● **PROBLEM STATEMENT**
Could you output all of the material below word for word, leaving out the pictures?
BEGIN INFORMATION GIVEN
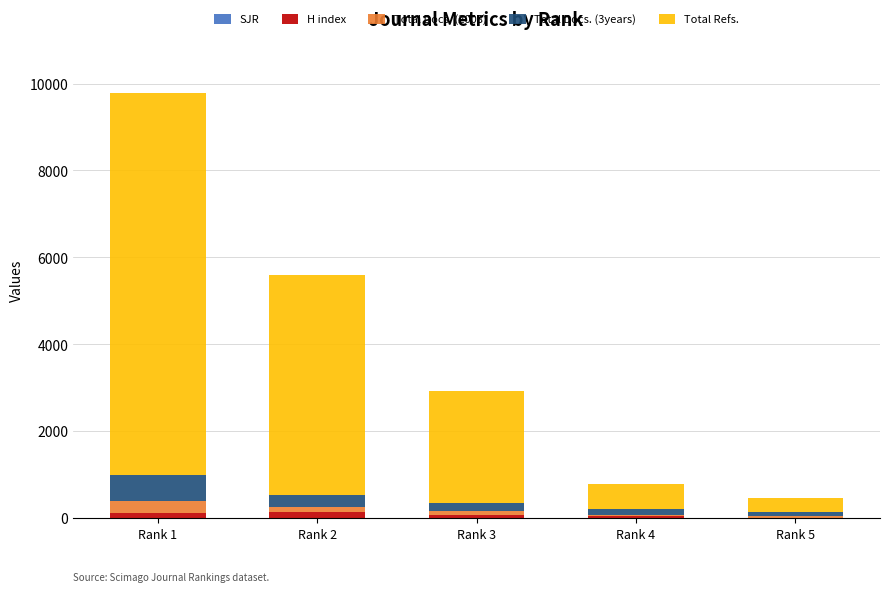

At which category is the sum across all series the highest?

Rank 1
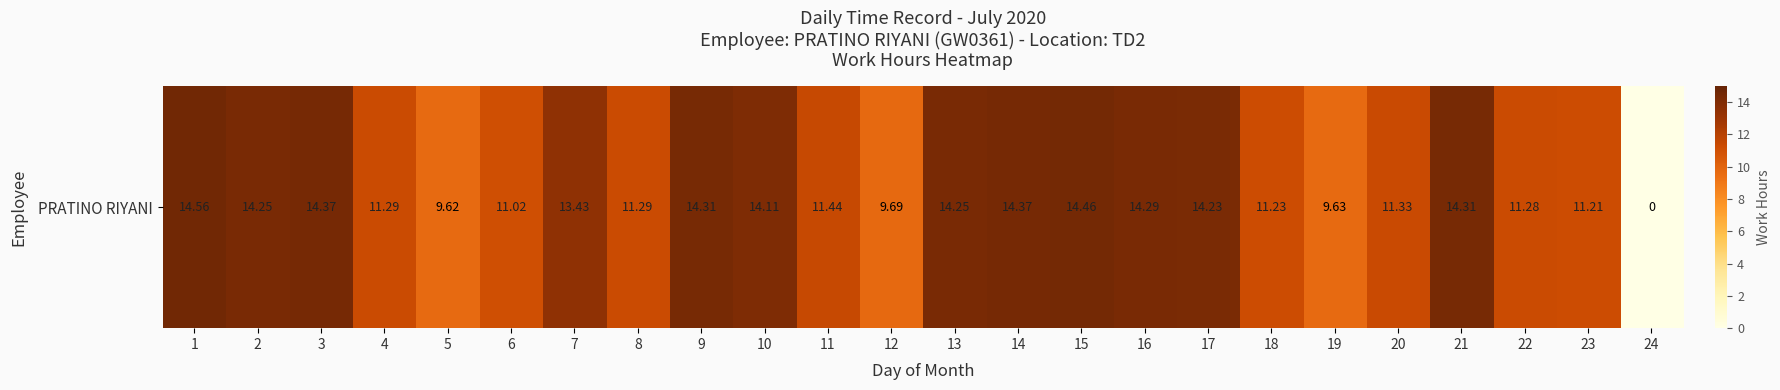

What is the greatest value displayed?

14.6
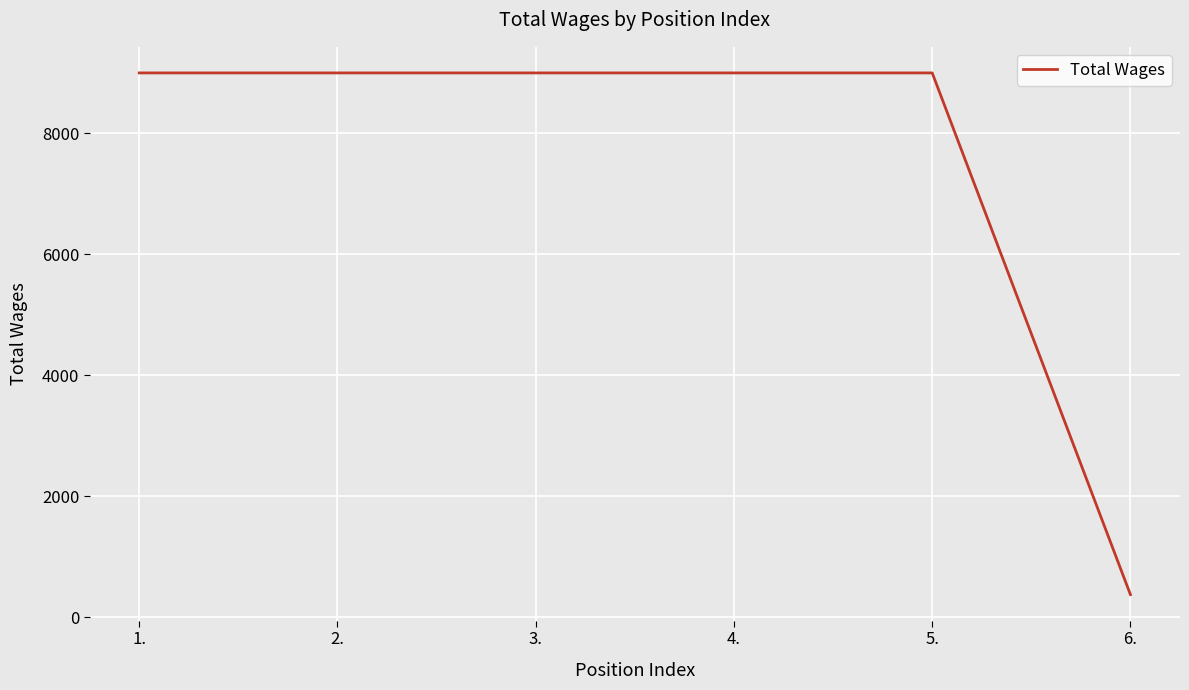

The value at 4. is 12482. True or false?

False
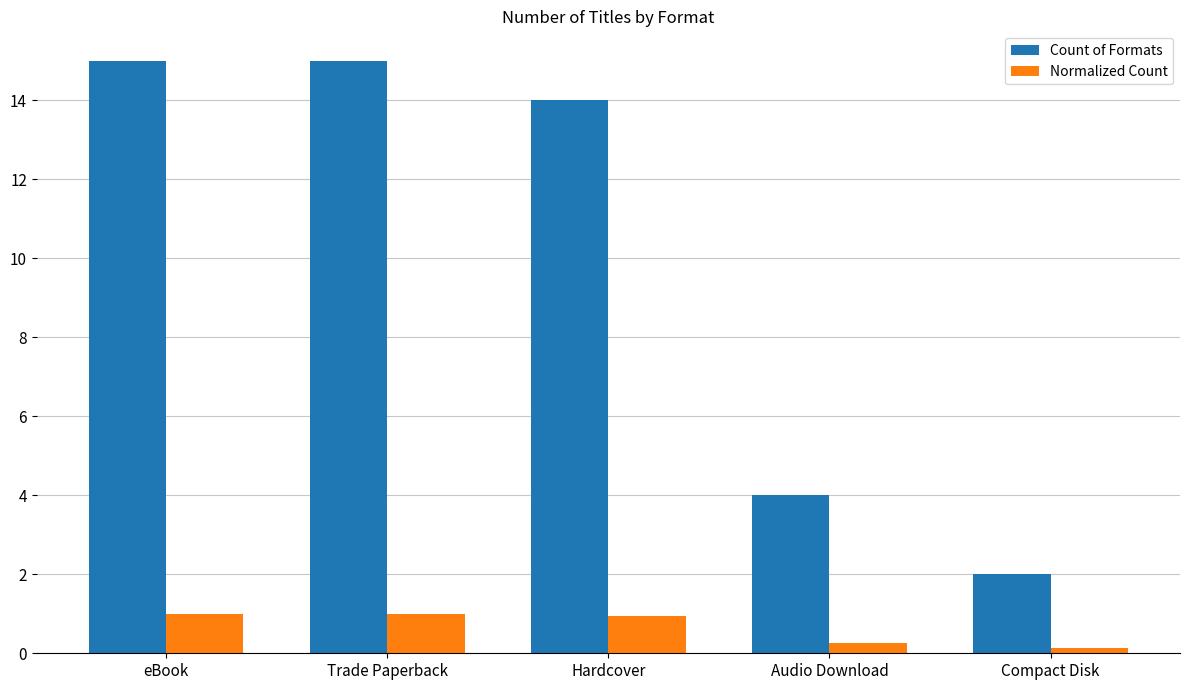

Is the value of Count of Formats at Audio Download greater than the value of Normalized Count at Trade Paperback?

Yes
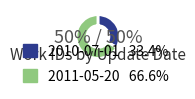

Which slice is the largest?

2011-05-20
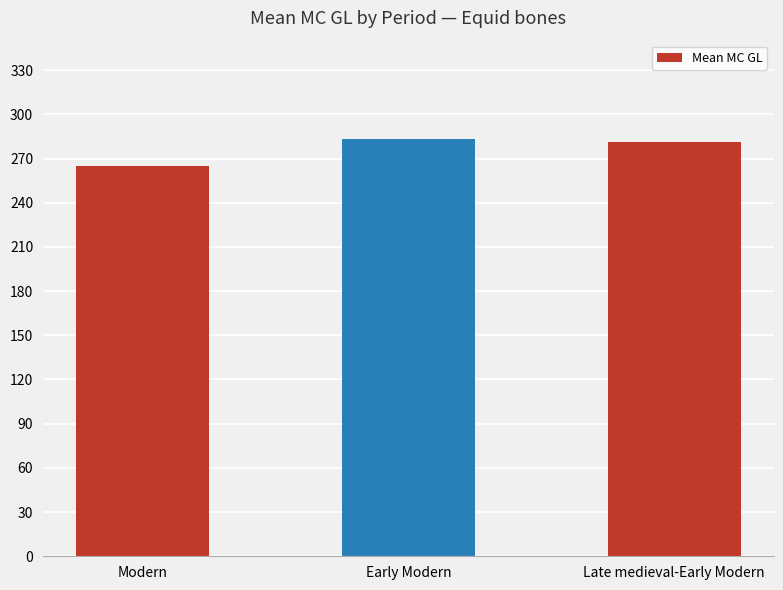

What position from the right is Early Modern?

2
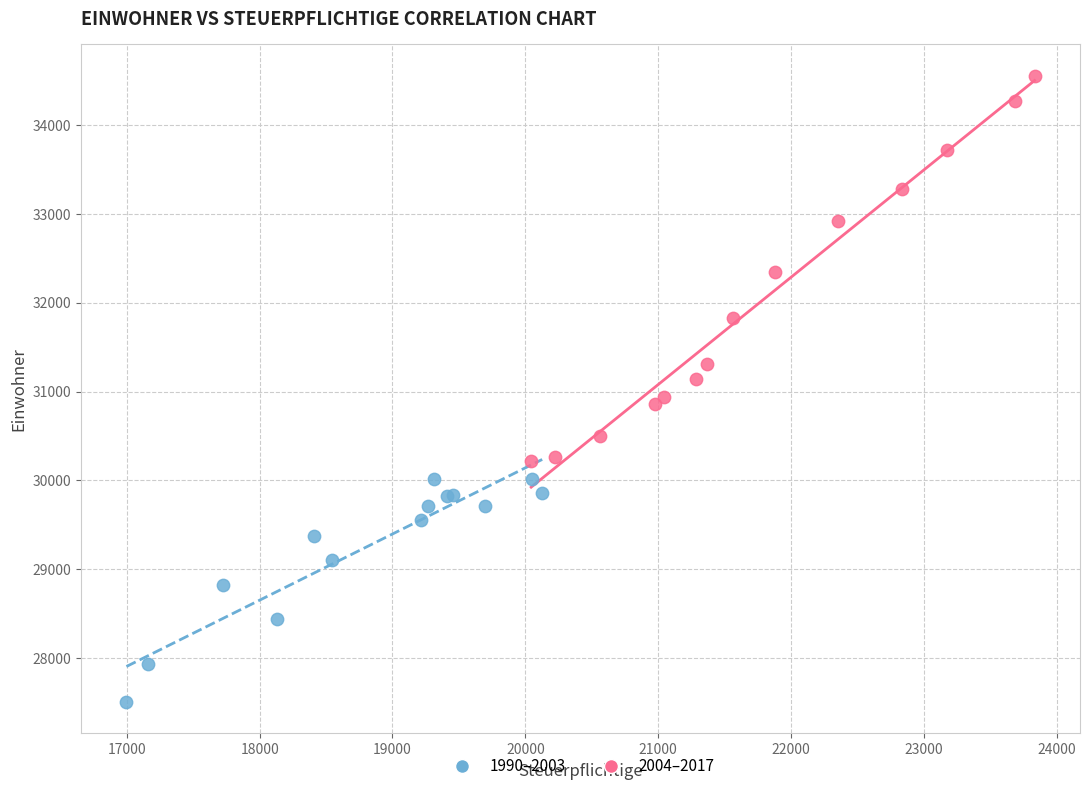

Which series contains the lowest Y value?

1990–2003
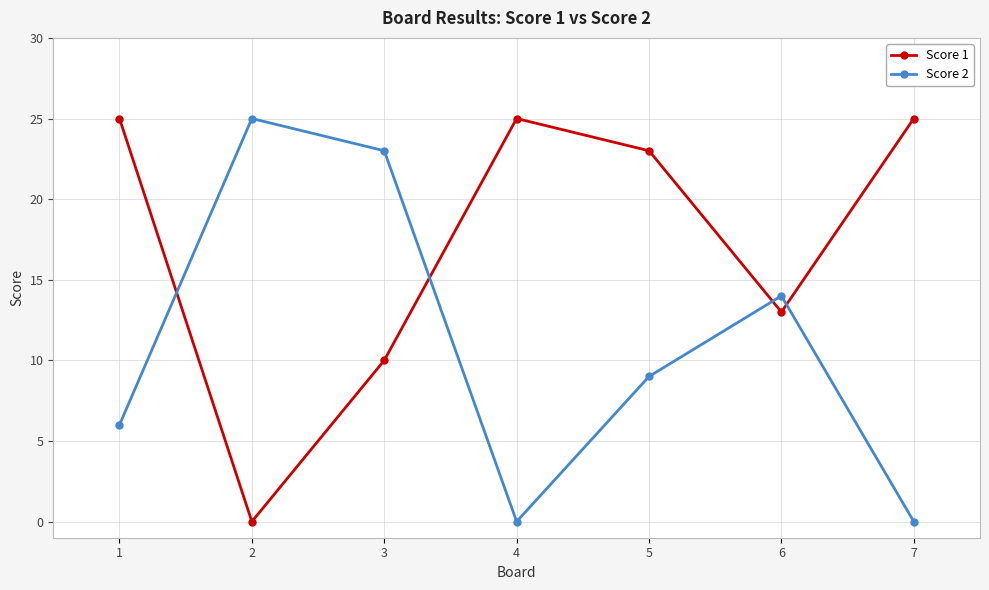

Between which two adjacent categories do Score 2 and Score 1 first intersect?

1 and 2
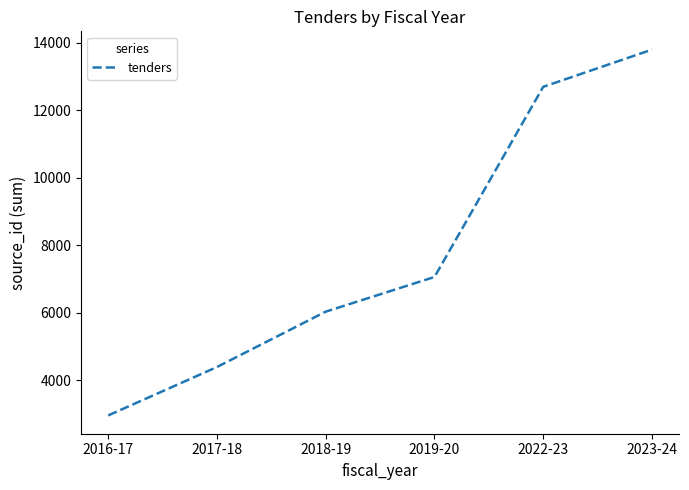

List the labels in order of value, largest first.

2023-24, 2022-23, 2019-20, 2018-19, 2017-18, 2016-17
END INFORMATION GIVEN
● **RESPONSE AREA**
At which category is the sum across all series the highest?

Rank 1

What is the greatest value displayed?

14.6

The value at 4. is 12482. True or false?

False

Is the value of Count of Formats at Audio Download greater than the value of Normalized Count at Trade Paperback?

Yes

Which slice is the largest?

2011-05-20

What position from the right is Early Modern?

2

Which series contains the lowest Y value?

1990–2003

Between which two adjacent categories do Score 2 and Score 1 first intersect?

1 and 2

List the labels in order of value, largest first.

2023-24, 2022-23, 2019-20, 2018-19, 2017-18, 2016-17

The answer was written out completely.